CHARLESTON, W.Va. — Gov. Jim Justice’s Complete Count Commission, targeting the participation of the 2020 US Census in West Virginia, met via phone on Monday and once again expressed the need to take advantage of COVID-19 testing sites as places for the public to fill out the Census.
However, commission leaders expressed frustrations on Monday about the idea of not getting its wheels based on continued health concerns around the state.
“Having Census workers able to distribute information or somehow encourage people to fill out the Census at these sites, there is still a concern with health departments and the National Guard about public safety,” Jill Upson, the executive director of Herbert Henderson Office of Minority Affairs and leading the minority efforts on the commission said on the call.
Upson said the free public COVID-19 testing, being done through the Governor’s Office, DHHR, the Herbert Henderson Office of Minority Affairs, and the WV National Guard, has been at 32 different sites in recent weeks.
The public testing moves to Ohio, Putnam and Summers counties on June 19 and 20.
“I have said it on the last call and calls before this, we are definitely missing an opportunity. These testing sites are going right into vulnerable communities and communities of color, the people we definitely need to reach to fill out these Census forms,” Upson said.
Joe DiBartolomeo, one of the governor’s designees to the commission, said they must find better ways to work with health departments in getting this opportunity done.
As of Monday evening, West Virginia’s response rate for the Census sits at 53 percent, up 4.7 from last Monday’s meeting of the commission. That is good for the 47th overall response rate out of the 50 states.
Andy Malinoski, press secretary for the state Department of Commerce and one of the leaders for marketing of the Census reported that impressions and clicks online are up in the past few weeks and there was more traffic on the Census around the state’s primary election.
Malinoski said since May 1, West Virginia’s self-response rate has grown 9.4 percent.
“Impressions are up 10 percent week over week, clicks are up nine percent week over week, which is a good thing.

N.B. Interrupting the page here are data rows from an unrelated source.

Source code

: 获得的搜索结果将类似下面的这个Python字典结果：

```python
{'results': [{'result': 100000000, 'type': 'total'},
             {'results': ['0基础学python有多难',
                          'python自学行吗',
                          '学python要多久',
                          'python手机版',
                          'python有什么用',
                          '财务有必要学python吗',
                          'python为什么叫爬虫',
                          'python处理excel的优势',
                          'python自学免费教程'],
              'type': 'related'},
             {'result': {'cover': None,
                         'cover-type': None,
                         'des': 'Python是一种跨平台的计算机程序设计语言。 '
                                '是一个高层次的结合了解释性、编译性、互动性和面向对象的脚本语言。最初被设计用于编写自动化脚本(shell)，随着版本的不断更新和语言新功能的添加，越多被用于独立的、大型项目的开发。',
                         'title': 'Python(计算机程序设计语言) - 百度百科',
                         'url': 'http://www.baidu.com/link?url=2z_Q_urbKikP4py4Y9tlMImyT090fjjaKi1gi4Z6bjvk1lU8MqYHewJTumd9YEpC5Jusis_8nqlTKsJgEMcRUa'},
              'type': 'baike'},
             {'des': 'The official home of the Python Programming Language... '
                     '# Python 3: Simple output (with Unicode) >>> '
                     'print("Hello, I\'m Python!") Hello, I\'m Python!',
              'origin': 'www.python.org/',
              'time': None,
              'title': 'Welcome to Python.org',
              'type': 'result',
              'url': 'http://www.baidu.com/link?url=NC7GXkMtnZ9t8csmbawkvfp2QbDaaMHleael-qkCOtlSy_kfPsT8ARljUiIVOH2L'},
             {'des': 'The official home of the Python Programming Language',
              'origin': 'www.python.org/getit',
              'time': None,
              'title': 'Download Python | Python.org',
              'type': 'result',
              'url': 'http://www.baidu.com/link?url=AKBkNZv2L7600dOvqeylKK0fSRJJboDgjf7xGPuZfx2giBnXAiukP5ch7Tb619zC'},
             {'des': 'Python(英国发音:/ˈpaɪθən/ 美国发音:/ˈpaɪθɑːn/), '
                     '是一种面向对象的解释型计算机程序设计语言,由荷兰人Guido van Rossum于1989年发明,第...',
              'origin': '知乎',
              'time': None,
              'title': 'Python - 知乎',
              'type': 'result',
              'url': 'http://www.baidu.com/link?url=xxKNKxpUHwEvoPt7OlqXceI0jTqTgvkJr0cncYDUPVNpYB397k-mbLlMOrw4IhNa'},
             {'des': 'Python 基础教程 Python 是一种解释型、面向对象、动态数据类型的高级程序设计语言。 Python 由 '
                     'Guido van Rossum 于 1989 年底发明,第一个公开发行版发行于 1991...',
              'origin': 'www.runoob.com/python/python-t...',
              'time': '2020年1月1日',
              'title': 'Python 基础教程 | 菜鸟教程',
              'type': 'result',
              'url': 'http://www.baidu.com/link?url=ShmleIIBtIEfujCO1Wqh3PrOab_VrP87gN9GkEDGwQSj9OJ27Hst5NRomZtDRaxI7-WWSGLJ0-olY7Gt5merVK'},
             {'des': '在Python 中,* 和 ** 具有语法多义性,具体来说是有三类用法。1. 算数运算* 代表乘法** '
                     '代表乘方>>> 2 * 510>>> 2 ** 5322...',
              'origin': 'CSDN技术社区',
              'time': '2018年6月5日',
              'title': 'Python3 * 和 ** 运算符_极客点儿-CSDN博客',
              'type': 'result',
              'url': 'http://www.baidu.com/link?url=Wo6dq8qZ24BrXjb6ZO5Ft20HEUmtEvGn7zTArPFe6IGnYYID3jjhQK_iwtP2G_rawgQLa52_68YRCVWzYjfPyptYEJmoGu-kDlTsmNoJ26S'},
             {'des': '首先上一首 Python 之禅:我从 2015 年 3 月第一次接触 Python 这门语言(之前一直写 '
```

We are driving more people to the respond site. I am working with digital relativity more to continue to find age ranges and demographics that are responding,” Malinoski said.
He defined the click-throughs as users who have responded to the ad which generated a direct call from the Census or brought the person to the response page.
There are still residents that will not respond to any advertising, Malinoski said. He added the door-to-door efforts beginning in August will be the last resort as COVID-19 remains a threat.
“There are some people that I believe that we can all see that are not going to respond based on an ad, based on a mail-in or based on a digital ad. They are going to need the door-to-door process to work for them,” he said.
The deadline for all responses for the Census has been pushed to Oct. 31 due to the virus. Census takers will begin to interview homes on August 11.
22 of the 55 counties in West Virginia sit above a 50 percent response rate, with Wood County leading the way at 67.3 percent.
The next phone meeting for the commission is scheduled for June 22.